North Carolina will receive a 90% enhanced FMAP (Federal Medical Assistance Percentage) for the specific health home services in Section 2703. The enhanced match does not apply to the underlying Medicaid services also provided to individuals enrolled in a health home. 
 
The 90% enhanced match is good for the first eight quarters in which the program is effective.
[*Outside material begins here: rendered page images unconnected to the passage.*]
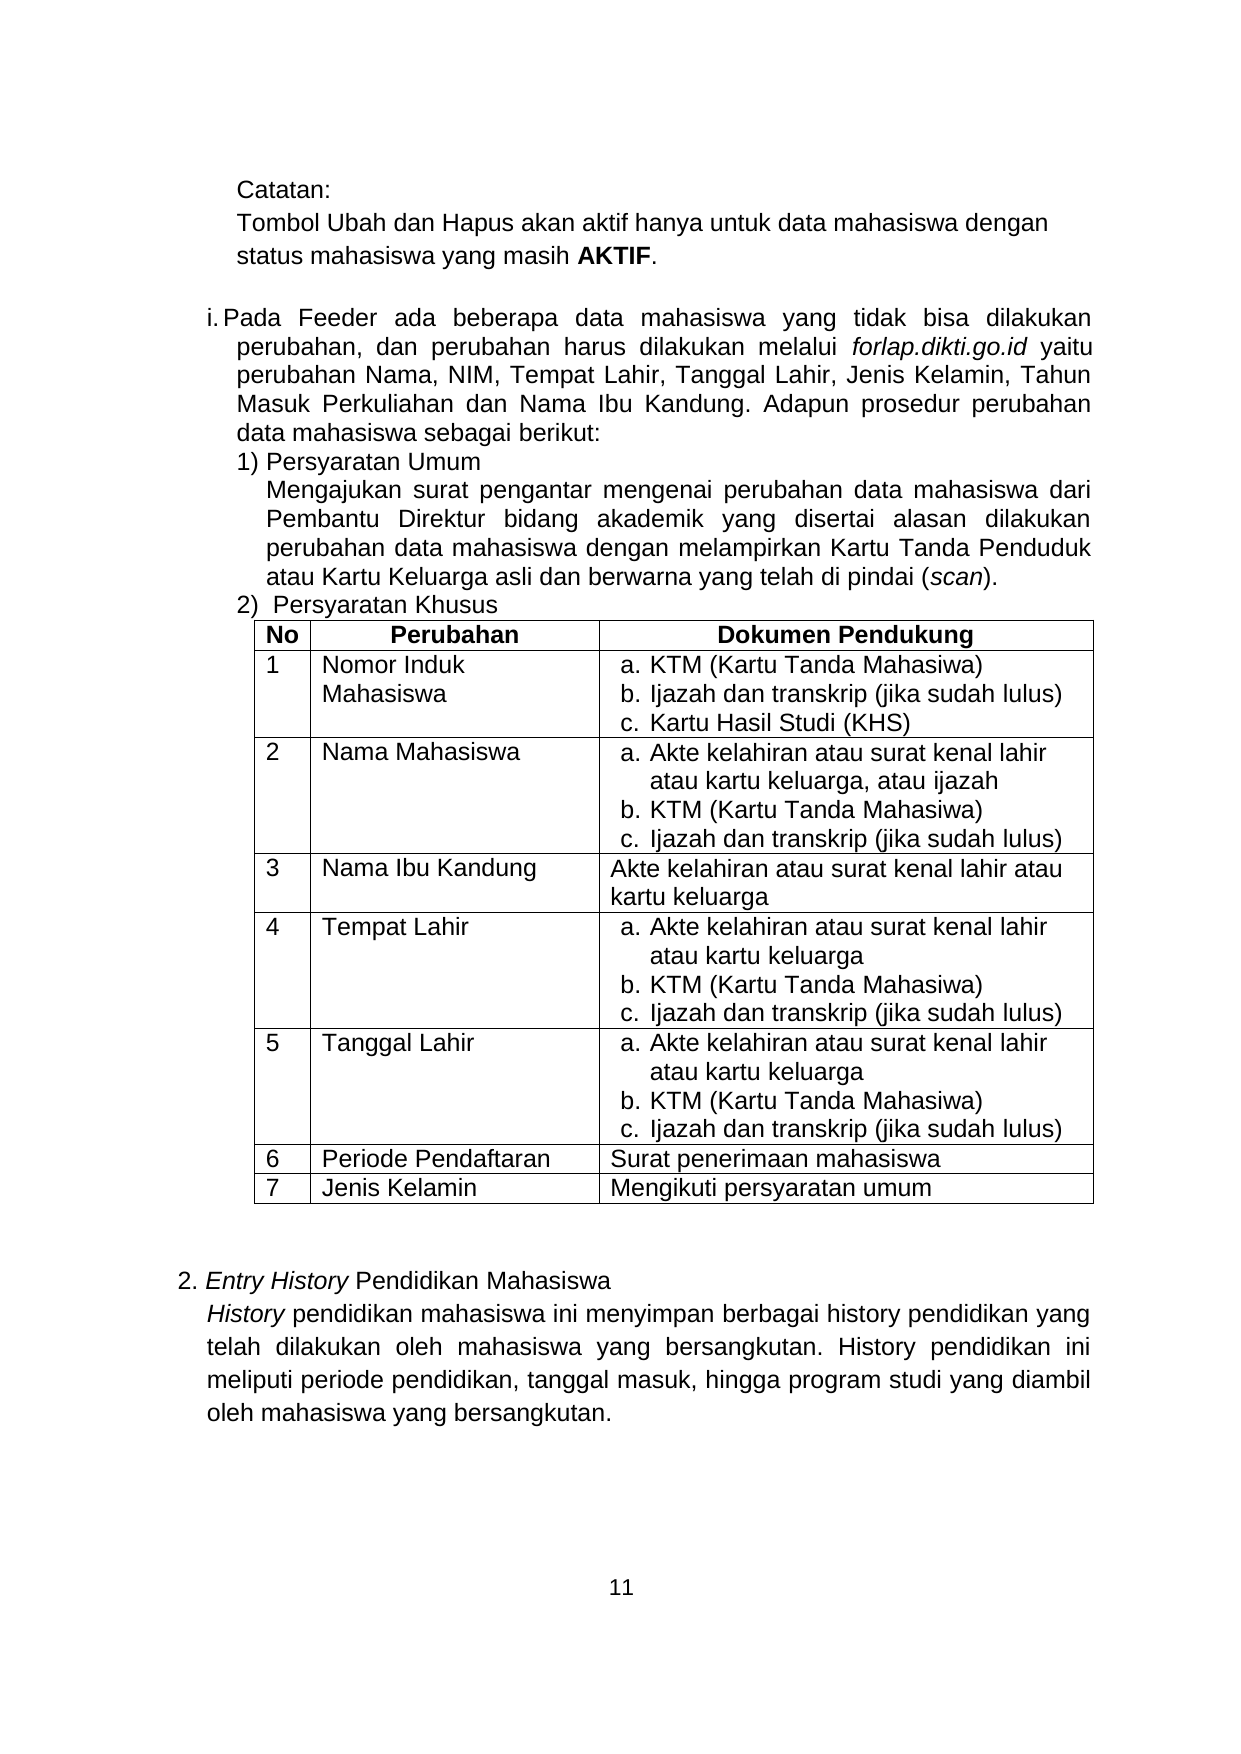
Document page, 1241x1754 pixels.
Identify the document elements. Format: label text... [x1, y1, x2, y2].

text Mengajukan surat pengantar mengenai perubahan data mahasiswa dari Pembantu Direktur bidang akademik yang disertai alasan dilakukan perubahan data mahasiswa dengan melampirkan Kartu Tanda Penduduk atau Kartu Keluarga asli dan berwarna yang telah di pindai (scan). [266, 475, 1092, 590]
table_cell KTM (Kartu Tanda Mahasiwa) Ijazah dan transkrip (jika sudah lulus) Kartu Hasil Studi (KHS) [600, 651, 1093, 737]
table_cell Tempat Lahir [311, 913, 599, 1027]
table_cell Tanggal Lahir [311, 1029, 599, 1143]
table_cell Nomor Induk Mahasiswa [311, 651, 599, 737]
table_cell Periode Pendaftaran [311, 1145, 599, 1173]
table_cell Surat penerimaan mahasiswa [600, 1145, 1093, 1173]
table_cell Jenis Kelamin [311, 1174, 599, 1203]
table_cell 5 [255, 1029, 310, 1143]
table_cell 4 [255, 913, 310, 1027]
table_cell Akte kelahiran atau surat kenal lahir atau kartu keluarga KTM (Kartu Tanda Mahasiwa) Ijazah dan transkrip (jika sudah lulus) [600, 913, 1093, 1027]
list Pada Feeder ada beberapa data mahasiswa yang tidak bisa dilakukan perubahan, dan perubahan harus dilakukan melalui forlap.dikti.go.id yaitu perubahan Nama, NIM, Tempat Lahir, Tanggal Lahir, Jenis Kelamin, Tahun Masuk Perkuliahan dan Nama Ibu Kandung. Adapun prosedur perubahan data mahasiswa sebagai berikut: [207, 303, 1093, 446]
text Tombol Ubah dan Hapus akan aktif hanya untuk data mahasiswa dengan status mahasiswa yang masih AKTIF. [236, 208, 1105, 270]
table_cell Mengikuti persyaratan umum [600, 1174, 1093, 1203]
list Persyaratan Umum [236, 446, 1105, 475]
table_cell Nama Ibu Kandung [311, 854, 599, 911]
text History pendidikan mahasiswa ini menyimpan berbagai history pendidikan yang telah dilakukan oleh mahasiswa yang bersangkutan. History pendidikan ini meliputi periode pendidikan, tanggal masuk, hingga program studi yang diambil oleh mahasiswa yang bersangkutan. [207, 1299, 1092, 1426]
table_cell Akte kelahiran atau surat kenal lahir atau kartu keluarga KTM (Kartu Tanda Mahasiwa) Ijazah dan transkrip (jika sudah lulus) [600, 1029, 1093, 1143]
table_cell Nama Mahasiswa [311, 738, 599, 853]
table_cell 6 [255, 1145, 310, 1173]
text Catatan: [236, 175, 1105, 204]
list Entry History Pendidikan Mahasiswa [177, 1266, 1105, 1294]
table_cell 2 [255, 738, 310, 853]
table_cell Akte kelahiran atau surat kenal lahir atau kartu keluarga, atau ijazah KTM (Kartu Tanda Mahasiwa) Ijazah dan transkrip (jika sudah lulus) [600, 738, 1093, 853]
table_header No [255, 621, 310, 649]
table_header Dokumen Pendukung [600, 621, 1093, 649]
table_cell Akte kelahiran atau surat kenal lahir atau kartu keluarga [600, 854, 1093, 911]
list Persyaratan Khusus [236, 590, 1105, 619]
table_cell 7 [255, 1174, 310, 1203]
table_cell 1 [255, 651, 310, 737]
table_header Perubahan [311, 621, 599, 649]
table_cell 3 [255, 854, 310, 911]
North Carolina may receive more than one period of enhanced match, understanding that they will only be allowed to claim the enhanced match for a total of 8 quarters for one beneficiary. 
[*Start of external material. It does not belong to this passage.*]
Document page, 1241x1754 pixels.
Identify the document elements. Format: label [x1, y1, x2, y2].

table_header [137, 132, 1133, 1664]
Fewer ED / Hospital Visits: 

State Auditor Report (August 2015) based on data from July 1, 2003, through December 31, 2012

  • ~ 25% reduction in inpatient admissions
  • Statistically significant reduction in readmissions, inpatient admissions for diabetes, and emergency department visits for asthma
  • No statistically significant effect on overall emergency department use

Population Health Management (September 2013)

  • In every year after the first year of evaluation (2007)  the rate of hospitalizations for Medicaid enrollees with a disability was significantly lower. Inpatient admission rates declined from 420 visits per 1000 patients in 2007 to 384 visits per 1000 patients in 2011. 
  • ED visits increased from 396 to 552 among unenrolled from 2007-2011.

Health Affairs (August 2013)

  • In a study of patients hospitalized during 2010–11, patients who received transitional care were 20 percent less likely to experience a readmission during the subsequent year
  • One readmission was averted for every six patients who received transitional care services and one for every three of the highest-risk patients.

North Carolina Medical Journal (January 2012) evaluation of CCNC medical home enrollees vs. non-enrollees in 2010

  • Statistically significant reduction in readmissions
  • Projections estimate, based on these findings, that CCNC will prevent more than 6000 additional admissions for the non aged, blind, or and disabled (ABD) cohort, and more than 4000 additional admissions for the ABD cohort
Improved Access: 

State Auditor Report (August 2015) based on data from July 1, 2003, through December 31, 2012

  • Approximately a 20% increase in physician services (increased physician services is expected to prevent more expensive health care in the future)

Population Health Management (September 2013)

  • ​Statistically significant increase in access to ambulatory physician services (2007-2011)
Cost Savings: 

 State Auditor Report (August 2015) based on data from July 1, 2003, through December 31, 2012

  • Savings of approximately $78 per quarter per beneficiary, approximately $312 a year in 2009 inflation-adjusted dollars (approximately a 9% savings)
  • CCNC saved the state Medicaid program about $134 million in 2009
  • 17.6% reduction in spending on inpatient admissions

Population Health Management (September 2013) data review 2007-2011 for non-elderly Medicaid recipients with disabilities

  • A model using a non-matched CCNC enrollment sample found:
    • statistically significant cost savings:
    • 2007: $190.91 PMPM (p<.0001)
    • 2008: $ 153.71 PMPM (p<.0001)
    • 2009: $117.54 PMPM (p<.0001)
    • 2010: $97.22 PMPM (p<.0001)
    • 2011: $63.74 PMPM (p<.0001)
  • This analysis estimates total cost savings of $184,064,611 for the first 4.75 years of the program; a 7.87% relative savings form the average PMPM cost.
  • A  model using a matched CCNC enrollment sample found: 
    • ​statistically significant cost savings: 
    • 2008: $52.54 PMPM (p=.005)
    • 2009: $80.75 PMPM (p<.0001)
    • 2010: $72.65 PMPM (p<.0001)
    • 2011: $120.69 PMPM (p<.0001)

North Carolina Medical Journal (January 2012) 

  • Medicaid spending for ABD eligible beneficiaries (nondual) enrolled in CCNC declined by $122 PMPM from FY2009 to FY 2011
    • despite the enrollment of higher-risk patients into the CCNC program during that period

Milliman Medicaid Cost Savings Report (Dec 2011)

  • Estimated cost savings of $382 million in 2010; 11% reduction in pharmacy costs; 25% reduction in outpatient care costs
  • An analysis by health care analytics consultant Treo Solutions found that CCNC saved nearly $1.5 billion in health care costs from 2007 through 2009.